In mathematical logic, where does the adjective "geometric" comes from, in terms like "geometric theories" and "geometric logic"?

These terms come up in fields like topos theory, e.g. in works such as the following:

The unification of Mathematics via Topos Theory

This answer is CW, so I don't gain reputation for someone else's work.

To quite Kevin Arlin's answer to the same question on math.stackexchange:

Geometric logic constitutes the logic, models of whose theories are preserved by geometric morphisms between topoi. Geometric morphisms are those appropriate to toposes viewed as generalized spaces, for instance, identifying the topos of sheaves on a topological space, or on a locale, with the space itself. Historically, toposes were first introduced by Grothendieck's school to model generalized algebro-geometric spaces, which explains why these morphisms are called geometric, rather than topological.

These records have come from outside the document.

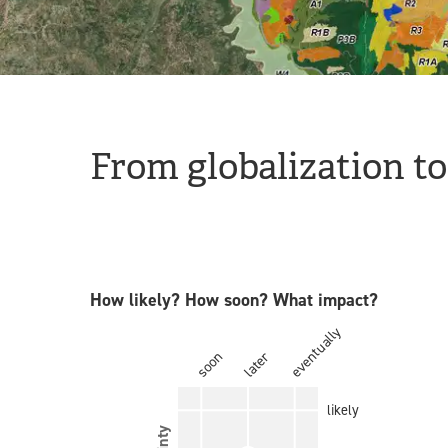
From globalization to
How likely? How soon? What impact?
eventually
soon
later
likely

Negri and collaborators call "geometric" theories that can be axiomatized by FOL formulas of a special sort, namely universal closures of $$A\to B$$, where $$A$$ and $$B$$ do not contain $$\to$$ or $$∀$$, see e.g. Contraction-free sequent calculi for geometric theories with an application to Barr’s theorem. The terminology goes back to, at least, Constructivism in Mathematics by Troelstra and van Dalen (1988), where it is used in exercise 2.6.14. Such theories have particularly nice proof theory, e.g. a classical proof of a geometric implication in a geometric theory can be transformed into a constructive proof (Barr's theorem). This was originally proved in what they call "classical geometric theories" modeled in Grothendieck topoi, hence the name:

"Examples of geometric theories are given by Robinson arithmetic, the theory of constructive plane affine geometry, the theory of ordered fields and of real closed fields... In the last section we apply our method to a general result on geometric theories. The result states that if a geometric implication is provable classically in a geometric theory, then it is provable intuitionistically.

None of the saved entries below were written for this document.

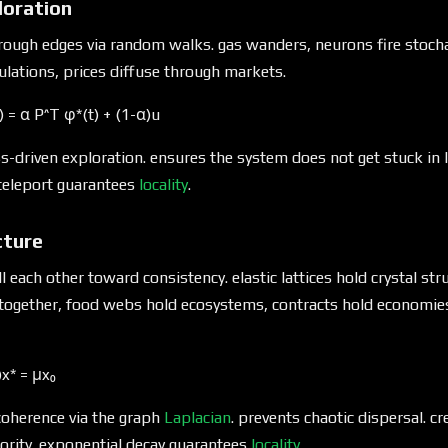
oration
hrough edges via random walks. gas wanders, neurons fire stoch
lations, prices diffuse through markets.
) = α P^T φ*(t) + (1-α)u
-driven exploration. ensures the system does not get stuck in l
 teleport guarantees
locality
.
cture
 each other toward consistency. elastic lattices hold crystal str
 together, food webs hold ecosystems, contracts hold economie
)x* = μx₀
coherence via the graph
Laplacian
. prevents chaotic dispersal. c
ority. exponential decay guarantees
locality
.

This result is proved in topos theory by using a completeness theorem for geometric theories in Grothendieck topoi and the construction of a suitable Boolean topos out of a Grothendieck topos. By our method, the result reduces to a proof-theoretical triviality: A classical proof of a geometric implication in a geometric theory formulated as a sequent system with rules is an intuitionistic proof already."

The name is doubly apt since a recent formalization of Euclidean geometry by Avigad, Dean and Mumma, that attempts (unlike Hilbert's) to mirror Euclid's proofs as closely as possible, is (nearly) geometric in the above sense, and their proof of its completeness uses Negri's results:

"Those geometric formulas with only a single disjunct in the consequent (i.e. geometric formulas in which $$∨$$ does not appear) are called regular. Note that, on our modeling, Euclid’s propositions are almost of this latter form, the difference being that arbitrary literals (negated atomic formulas as well as atomic formulas) are allowed in the antecedent and consequent. Sara Negri , building on earlier joint work with Jan von Plato , has established a cut-elimination theorem for geometric theories that we can put to use in our completeness proof."

The geometry in geometric theories, as in topoi, comes from topology and hence also the name topos. They, that is the topoi, are seen as generalisation of a topology. This generalisation was by Grothendieck and generalises that of a topological covering which is, in his language, a sieve. And in this way we get elementary topoi, which was lawvere's axiomatisation of Grothendieck topoi, that is of sheaves on the poset of opens of underlying topological space, reverse ordered by inclusion.

Every topos has an internal language as generally seen in the underlying language of logic and it turns out that each topos has an intuitionistic logic.

Generally, in mathematics, geometry refers to the metric as this is used to measure distances and angles; here, it refers to the aspect of continuity of geometry and hence the geometric moniker.

Given that each topos has a logic, this is why these logics are termed geometric logic.